Le Général du Diable à Kehl

Mardi, l’une des pièces de théâtre les plus importantes de l’Allemagne d’après-guerre sera donnée à la Stadthalle à Kehl : le « Général du Diable », qui montre qu’il ne faut jamais faire cause commune avec des fascistes.

Curd Jürgens avait interprété avec brio le Général du Diable. Foto: www.Avoir-Alire.com

(KL) – Au moment où les néo-nationalistes ressortent de leurs trous, des pièces de théâtre comme « Le Général du Diable » de Carl Zuckmayer reviennent à la scène. Cette grande pièce n’est heureusement pas tombée dans les oubliettes, car elle véhicule un message important : quand on fait cause commune avec des fascistes, on s’y noie, comme le général Harras dans l’œuvre. Mardi, à partir de 19h, le public pourra suivre d’abord une intervention explicative sur cette pièce avant sa représentation.

Le personnage du général Harras est basé sur le célèbre aviateur Ernst Udet qui, pour assurer sa carrière, s’était « arrangé » avec les nazis. Comme Udet, Harras ne partage pas l’idéologie national-socialiste mais accepte de travailler pour ce régime, incapable de prendre position contre la barbarie. La fin du général Harras dans la pièce de Carl Zuckmayer est tragique : il s’envole dans un avion, sachant qu’il a été saboté, et s’écrase. Une fois compromis avec le système, toute autre forme de résistance contre les nazis était impossible.
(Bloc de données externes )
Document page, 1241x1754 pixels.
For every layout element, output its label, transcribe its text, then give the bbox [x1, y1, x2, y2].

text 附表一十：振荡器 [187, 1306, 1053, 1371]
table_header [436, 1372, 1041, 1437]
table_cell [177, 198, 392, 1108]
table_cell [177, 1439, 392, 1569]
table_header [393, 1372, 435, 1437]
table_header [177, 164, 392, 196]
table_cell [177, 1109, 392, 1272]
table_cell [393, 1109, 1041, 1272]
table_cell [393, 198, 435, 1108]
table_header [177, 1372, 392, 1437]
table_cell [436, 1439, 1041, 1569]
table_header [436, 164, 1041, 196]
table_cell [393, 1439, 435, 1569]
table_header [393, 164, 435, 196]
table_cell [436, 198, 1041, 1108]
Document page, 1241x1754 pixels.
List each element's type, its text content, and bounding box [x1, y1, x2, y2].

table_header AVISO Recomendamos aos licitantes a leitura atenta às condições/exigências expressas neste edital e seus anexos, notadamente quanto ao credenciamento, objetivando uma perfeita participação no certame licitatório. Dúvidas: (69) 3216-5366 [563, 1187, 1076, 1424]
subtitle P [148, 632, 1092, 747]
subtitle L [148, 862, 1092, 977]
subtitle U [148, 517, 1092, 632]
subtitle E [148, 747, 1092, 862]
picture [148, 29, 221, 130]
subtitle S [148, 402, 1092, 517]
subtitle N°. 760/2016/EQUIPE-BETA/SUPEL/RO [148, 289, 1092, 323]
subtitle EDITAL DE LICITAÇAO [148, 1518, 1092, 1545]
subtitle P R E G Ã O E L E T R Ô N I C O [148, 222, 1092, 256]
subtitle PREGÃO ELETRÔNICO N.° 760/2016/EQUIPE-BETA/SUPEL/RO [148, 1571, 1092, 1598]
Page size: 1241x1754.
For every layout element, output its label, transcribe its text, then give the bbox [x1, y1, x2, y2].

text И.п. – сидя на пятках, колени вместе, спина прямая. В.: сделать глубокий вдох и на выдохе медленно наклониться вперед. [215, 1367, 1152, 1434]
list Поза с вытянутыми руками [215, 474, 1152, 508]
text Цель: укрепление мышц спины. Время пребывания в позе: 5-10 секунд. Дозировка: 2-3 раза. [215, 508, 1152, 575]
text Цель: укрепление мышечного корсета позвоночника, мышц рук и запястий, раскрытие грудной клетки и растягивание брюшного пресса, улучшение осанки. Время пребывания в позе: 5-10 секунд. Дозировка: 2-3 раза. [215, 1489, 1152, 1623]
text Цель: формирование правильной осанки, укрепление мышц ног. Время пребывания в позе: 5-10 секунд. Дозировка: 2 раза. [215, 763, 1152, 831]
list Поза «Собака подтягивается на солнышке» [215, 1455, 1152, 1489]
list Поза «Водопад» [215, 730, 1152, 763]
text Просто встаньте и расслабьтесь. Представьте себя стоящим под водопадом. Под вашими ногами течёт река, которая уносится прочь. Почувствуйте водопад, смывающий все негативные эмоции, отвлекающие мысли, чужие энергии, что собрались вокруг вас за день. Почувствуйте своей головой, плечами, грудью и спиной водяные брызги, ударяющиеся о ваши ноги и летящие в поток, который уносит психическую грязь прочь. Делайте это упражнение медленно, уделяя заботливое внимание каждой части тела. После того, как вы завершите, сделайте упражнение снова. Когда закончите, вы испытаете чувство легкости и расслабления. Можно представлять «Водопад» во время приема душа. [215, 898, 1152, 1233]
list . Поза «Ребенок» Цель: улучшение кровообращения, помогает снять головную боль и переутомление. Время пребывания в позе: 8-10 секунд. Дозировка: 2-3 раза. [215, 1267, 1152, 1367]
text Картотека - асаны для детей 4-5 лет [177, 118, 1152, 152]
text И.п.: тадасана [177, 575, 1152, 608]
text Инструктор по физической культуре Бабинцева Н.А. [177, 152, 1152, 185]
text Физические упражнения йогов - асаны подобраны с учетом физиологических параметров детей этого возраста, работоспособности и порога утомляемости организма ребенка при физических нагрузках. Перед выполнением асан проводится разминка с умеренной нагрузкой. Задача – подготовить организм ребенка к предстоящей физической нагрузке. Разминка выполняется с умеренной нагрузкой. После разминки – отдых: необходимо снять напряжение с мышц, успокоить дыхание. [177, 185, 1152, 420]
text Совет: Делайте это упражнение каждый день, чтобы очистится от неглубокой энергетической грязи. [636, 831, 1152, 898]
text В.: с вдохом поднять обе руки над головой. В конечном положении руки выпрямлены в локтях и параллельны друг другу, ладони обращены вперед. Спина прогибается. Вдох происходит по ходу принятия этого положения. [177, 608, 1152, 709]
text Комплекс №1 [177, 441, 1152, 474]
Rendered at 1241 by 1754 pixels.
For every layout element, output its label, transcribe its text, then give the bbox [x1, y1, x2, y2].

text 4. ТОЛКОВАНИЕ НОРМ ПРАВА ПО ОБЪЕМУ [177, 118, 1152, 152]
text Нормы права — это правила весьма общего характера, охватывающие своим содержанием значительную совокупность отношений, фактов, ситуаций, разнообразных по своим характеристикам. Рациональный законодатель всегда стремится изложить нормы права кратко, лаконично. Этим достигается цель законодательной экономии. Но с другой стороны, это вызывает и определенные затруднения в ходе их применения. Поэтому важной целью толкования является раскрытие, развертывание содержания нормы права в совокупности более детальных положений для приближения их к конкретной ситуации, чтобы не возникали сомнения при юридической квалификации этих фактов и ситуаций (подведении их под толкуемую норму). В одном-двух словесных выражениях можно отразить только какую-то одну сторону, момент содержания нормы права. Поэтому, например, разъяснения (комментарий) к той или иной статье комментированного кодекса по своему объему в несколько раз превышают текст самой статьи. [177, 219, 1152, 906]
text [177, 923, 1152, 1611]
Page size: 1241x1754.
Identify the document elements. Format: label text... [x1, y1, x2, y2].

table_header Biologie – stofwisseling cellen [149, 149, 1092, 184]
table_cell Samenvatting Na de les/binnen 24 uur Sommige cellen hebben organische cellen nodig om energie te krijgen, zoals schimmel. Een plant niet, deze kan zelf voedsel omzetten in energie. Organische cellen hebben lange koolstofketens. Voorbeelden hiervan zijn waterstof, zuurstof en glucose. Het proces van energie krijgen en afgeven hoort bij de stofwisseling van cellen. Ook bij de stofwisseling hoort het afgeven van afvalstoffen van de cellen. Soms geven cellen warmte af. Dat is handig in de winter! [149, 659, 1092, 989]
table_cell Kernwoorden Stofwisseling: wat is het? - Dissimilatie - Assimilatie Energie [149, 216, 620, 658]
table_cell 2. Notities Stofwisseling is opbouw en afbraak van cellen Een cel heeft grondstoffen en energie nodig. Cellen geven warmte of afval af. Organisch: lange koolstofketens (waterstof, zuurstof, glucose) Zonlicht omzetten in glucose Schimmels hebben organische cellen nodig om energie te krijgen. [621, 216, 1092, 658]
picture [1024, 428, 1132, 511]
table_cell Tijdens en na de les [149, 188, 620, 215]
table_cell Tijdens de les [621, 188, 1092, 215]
Dans le « Général du Diable », Carl Zuckmayer fait prononcer au général Harras une plaidoirie extraordinaire sur les pays rhénans, notre région foncièrement européenne et ouverte. Dans un monologue à l’adresse du jeune caporal Hartmann qui craint pour sa carrière car dans sa famille, il y a une grand-mère juive, le Général Harras dit :

« […] Le Rhin. Le grand moulin des peuples. Le lieu de brassage de l’Europe ! Imaginez vos ancêtres, depuis la naissance du Christ. Il y avait un centurion romain, la peau mate comme une olive, qui a donné des cours de latin à une fille blonde. Et un marchand d’épices juif arrivait dans la famille, un homme sérieux qui s’est converti avant le mariage et qui a fondé la tradition catholique de la maison. Et s’y ajoutaient un médecin grec, un légionnaire celtique, un mercenaire grison, un chevalier suédois, un soldat de Napoléon, un cosaque déserteur, un forestier de la Forêt Noire, un compagnon itinérant alsacien, le gros capitaine de bateau néerlandais, un Hongrois de l’armée des Habsbourg qui arrivait de Vienne, un acteur français, un musicien bohémien. Tous ces gens ont vécu sur les rives du Rhin, ils s’y sont bagarrés, ils y ont picolé, ils ont chanté et fait des enfants, et, et… Le Goethe sortait de la même marmite, comme le Beethoven, et le Gutenberg, et le Mathias Grünewald, et… Et puis va chercher toi-même dans le dictionnaire ! C’étaient les meilleurs, mon cher ! Les meilleurs du monde ! Et pourquoi ? Parce que les peuples s’y sont mélangés. Mélangés comme l’eau qui vient des sources, des ruisseaux et des rivières qui s’unissent en un grand fleuve vivant. »

Malgré cette belle déclaration humaniste, le Général Harras était coincé dans ce système avec lequel il s’était compromis et qu’il n’arrivait pas à combattre depuis l’intérieur. On ne joue pas avec le totalitarisme.